Bergamot

The fruit itself with a leaf on the stem

Bergamot Oil is extensively used as a fragrance in cosmetics, perfumes and other toiletries, and is a classic ingredient of the famous eau-de-cologne. It is also used by the food industry in food and beverage preparations, and most notably as one of the main ingredients of Earl Grey tea. Recent studies have shown that the oil can be useful in alleviating skin, mouth, respiratory and urinary tract infections. Alternative medicine practitioners use it for such purposes. Citrus bergamia, the Bergamot tree, also known as the Bergamot Orange tree, is a small tree. With smooth oval leaves and star-shaped flowers, the tree can grow up to 4.5 metres tall. The tree bears a small fragrant citrus fruit; each around the size of an orange but shaped more like a pear. Depending on its ripeness, the fruit can range in colour from green to yellow. Bergamot Essential Oil is a greenish to yellow liquid which, after aging turns into an olive to brownish color.
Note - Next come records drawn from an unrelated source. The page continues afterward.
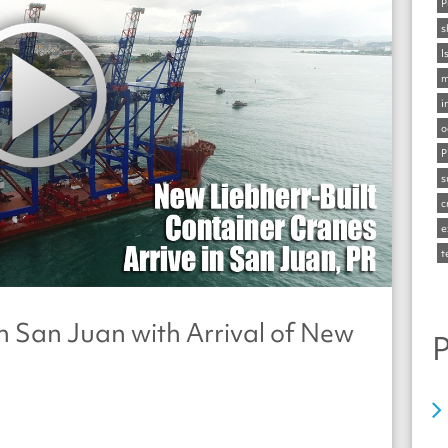
P
s
I
m
i
o
P
s
c
e
t
n San Juan with Arrival of New
P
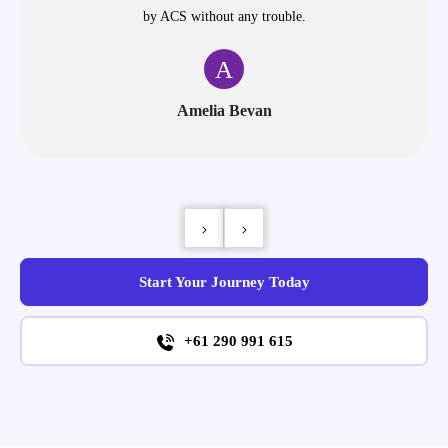
by ACS without any trouble.
A
Amelia Bevan
Start Your Journey Today
+61 290 991 615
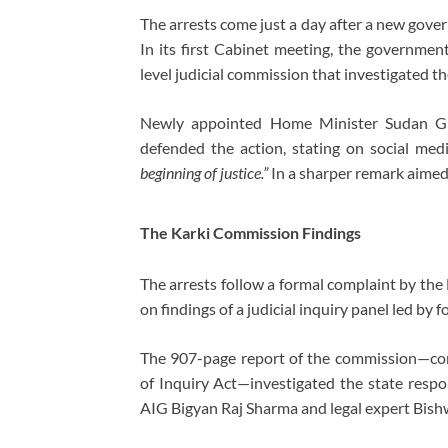
The arrests come just a day after a new gov
In its first Cabinet meeting, the governme
level judicial commission that investigated th
Newly appointed Home Minister
Sudan G
defended the action, stating on social med
beginning of justice.”
In a sharper remark aimed 
The Karki Commission Findings
The arrests follow a formal complaint by the
on findings of a judicial inquiry panel led by
The 907-page report of the commission—co
of Inquiry Act—investigated the state respo
AIG
Bigyan Raj Sharma
and legal expert
Bish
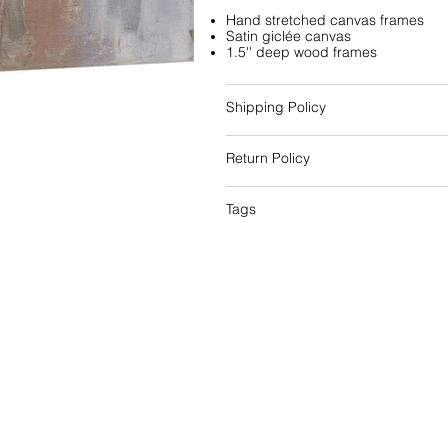
Hand stretched canvas frames
Satin giclée canvas
1.5'' deep wood frames
Shipping Policy
Return Policy
Tags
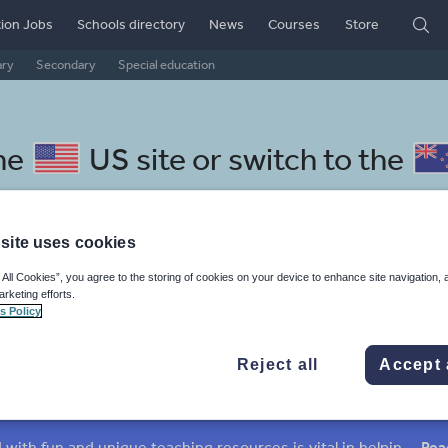
ion Jobs
Schools directory
News
Courses
Store
ary
Secondary
Special education
he
US site
or switch to the
site uses cookies
 All Cookies”, you agree to the storing of cookies on your device to enhance site navigation, 
lese resources: texts
arketing efforts.
s Policy
Reject all
Accept 
mar
Holidays, travel and tourism
Media and leisure
ffairs
Social issues
Sport, health and fitness
Texts
Keeping your class engaged with fun and unique teaching resources is vital in helping them reach their potential. With Tes Resources you’ll never be short of teaching ideas. We have a range of tried and tested materials created by teachers for teachers, from kindergarten through to high school.
Rea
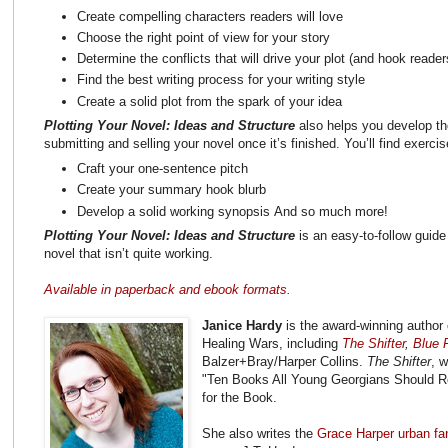
Create compelling characters readers will love
Choose the right point of view for your story
Determine the conflicts that will drive your plot (and hook reader
Find the best writing process for your writing style
Create a solid plot from the spark of your idea
Plotting Your Novel: Ideas and Structure
also helps you develop the
submitting and selling your novel once it’s finished. You’ll find exerci
Craft your one-sentence pitch
Create your summary hook blurb
Develop a solid working synopsis And so much more!
Plotting Your Novel: Ideas and Structure
is an easy-to-follow guide 
novel that isn’t quite working.
Available in paperback and ebook formats.
Janice Hardy
is the award-winning author 
Healing Wars, including
The Shifter
,
Blue F
Balzer+Bray/Harper Collins.
The Shifter
, 
"Ten Books All Young Georgians Should R
for the Book.
She also writes the
Grace Harper urban fa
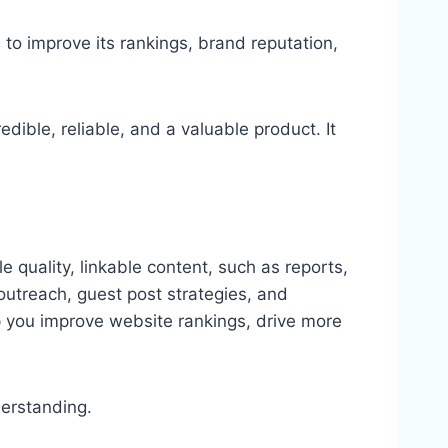
 to improve its rankings, brand reputation,
redible, reliable, and a valuable product. It
le quality, linkable content, such as reports,
, outreach, guest post strategies, and
lp you improve website rankings, drive more
derstanding.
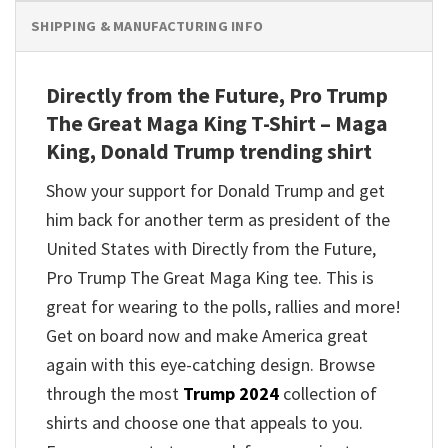
SHIPPING & MANUFACTURING INFO
Directly from the Future, Pro Trump
The Great Maga King T-Shirt – Maga
King, Donald Trump trending shirt
Show your support for Donald Trump and get
him back for another term as president of the
United States with Directly from the Future,
Pro Trump The Great Maga King tee. This is
great for wearing to the polls, rallies and more!
Get on board now and make America great
again with this eye-catching design. Browse
through the most
Trump 2024
collection of
shirts and choose one that appeals to you.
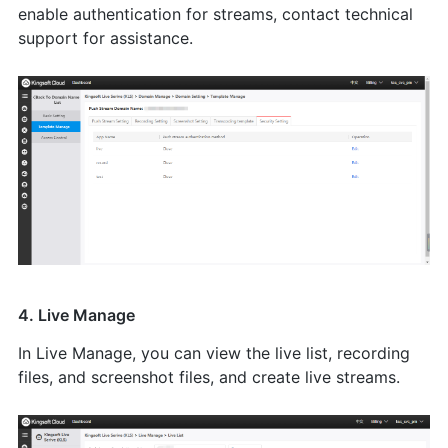
enable authentication for streams, contact technical
support for assistance.
4. Live Manage
In Live Manage, you can view the live list, recording
files, and screenshot files, and create live streams.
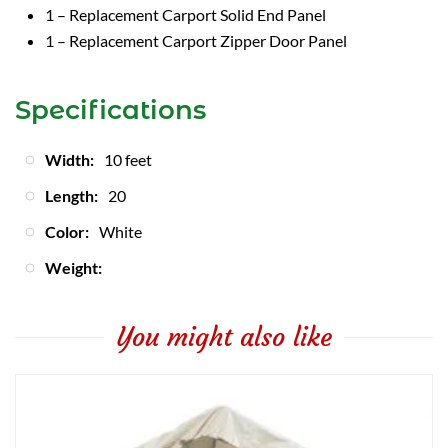
1 – Replacement Carport Solid End Panel
1 – Replacement Carport Zipper Door Panel
Specifications
Width:
10 feet
Length:
20
Color:
White
Weight:
You might also like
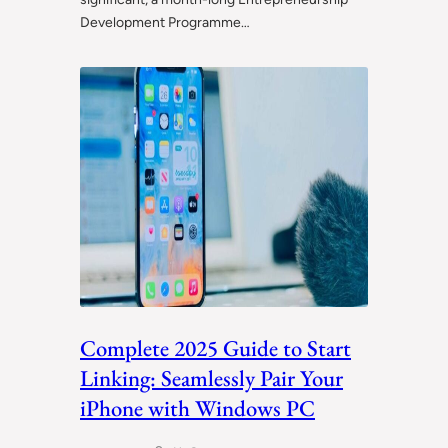
Development Programme…
Complete 2025 Guide to Start
Linking: Seamlessly Pair Your
iPhone with Windows PC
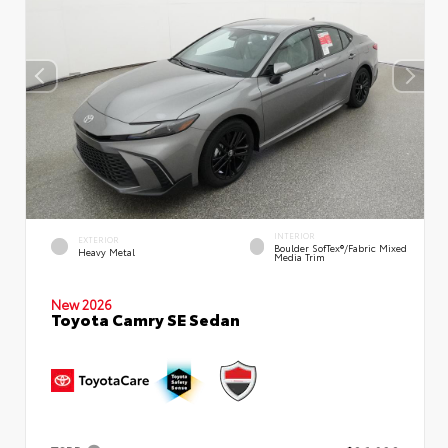
INTERIOR
EXTERIOR
Boulder SofTex®/fabric Mixed
Heavy Metal
Media Trim
New 2026
Toyota Camry SE Sedan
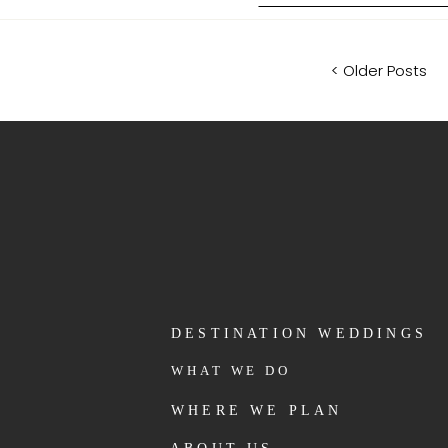
< Older Posts
DESTINATION WEDDINGS
WHAT WE DO
WHERE WE PLAN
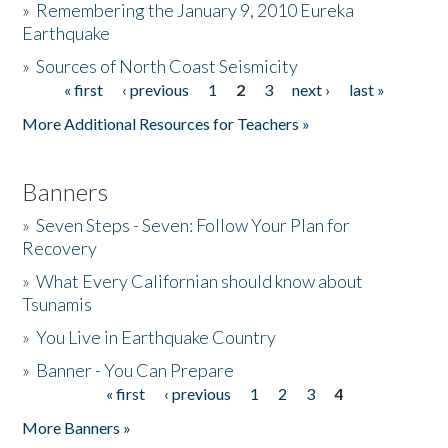
»
Remembering the January 9, 2010 Eureka
Earthquake
Donate
»
Sources of North Coast Seismicity
« first
‹ previous
1
2
3
next ›
last »
Pages
More Additional Resources for Teachers »
Banners
»
Seven Steps - Seven: Follow Your Plan for
Recovery
»
What Every Californian should know about
Tsunamis
»
You Live in Earthquake Country
»
Banner - You Can Prepare
« first
‹ previous
1
2
3
4
Pages
More Banners »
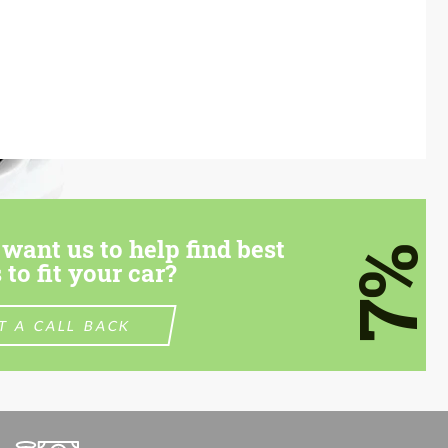
want us to help find best
7%
 to fit your car?
T A CALL BACK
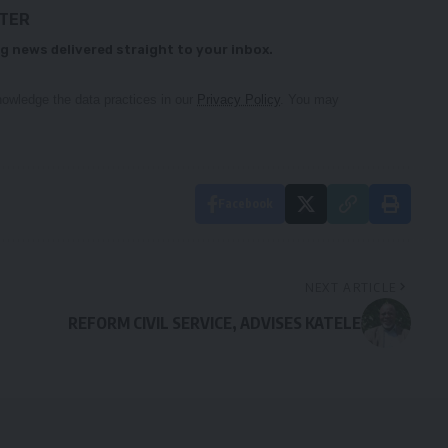
TTER
g news delivered straight to your inbox.
owledge the data practices in our
Privacy Policy
. You may
Facebook
NEXT ARTICLE
REFORM CIVIL SERVICE, ADVISES KATELE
It holds a basic citrus aroma that is sweet and fruity with a warm and slightly spicy, balsamic undertone. The essential oil content can be cold-pressed from the peel of the nearly ripe fruit of the tree resulting in up to 0.5% oil content. There are around 300 constituents found in the pressed oil. The main ones are linalyl acetate (30-60%), linalol (11-22%), other alcohols, terpenes, sesquiterpenes, alkanes and furocoumarins (including bergapten, at around 0.4%). Bergamot Essential Oil is reported to have analgesic, anthelmintic, antidepressant, antiseptic, antispasmodic, antitoxic, carminative, digestive, diuretic, deodorant, febrifuge, laxative, (pulmonary, genito-urinary) parasiticide, rubefacient, stimulant, stomachic, tonic, vermifuge and vulnerary properties.

History

The Bergamot tree and its fruit got its name after the Italian city of Bergamo, where the fruit was first sold. It was also referred to as “beg-armudi”, a Turkish word meaning “prince’s pear”, relating to the pear-like shape of the Bergamot fruit. The oil was used in Italian folk medicine for centuries, mainly for treating fever, malaria and worms. It became increasingly popular due to its unique pleasant aroma and the first reference to its use in perfumery comes from 1714 and can be found in the Farina Archive in Cologne, Germany. Johann Maria Farina used it at the beginning of the 18th century to formulate the original Eau de Cologne, of which Bergamot Essential Oil is still its original component today. Bergamot has been known in England since the 1820’s where it was first used to flavour tea, which later became known worldwide as Earl Grey.

Geography

The evolution and the origin of the Bergamot tree are not clear. There are different theories as to where and how it came to be. There are two opinions about the “how”. Some experts say it is a cross-species between a lime and an orange tree, while others say it is crossbred from an orange and grapefruit tree. The origin of this strange yet beautiful cross-species is also not set in stone. The majority of experts say that the tree originated in Southeast Asia and it was introduced to Europe sometime later by travelling merchants. There are also speculations that it could be native to Greece, Spain or even the Canary Islands. Today the cultivation and the production of the essential oil are almost entirely (more than 80%) focused on the coastal areas of Reggio Calabria in the South most point of Italy’s mainland, facing the Ionian Sea. There is also some Bergamot cultivation in Cote d’Ivoire (Ivory coast-west Africa), but the quality of the essential oil is not comparable to what is produced from the Bergamots in Reggio Calabria.

Skin & Body Care

Bergamot essential oil is used as a remedy for acne, eczema, psoriasis, cold sores, boils, insect bites, and insect repellant. Great for oily skin complexation.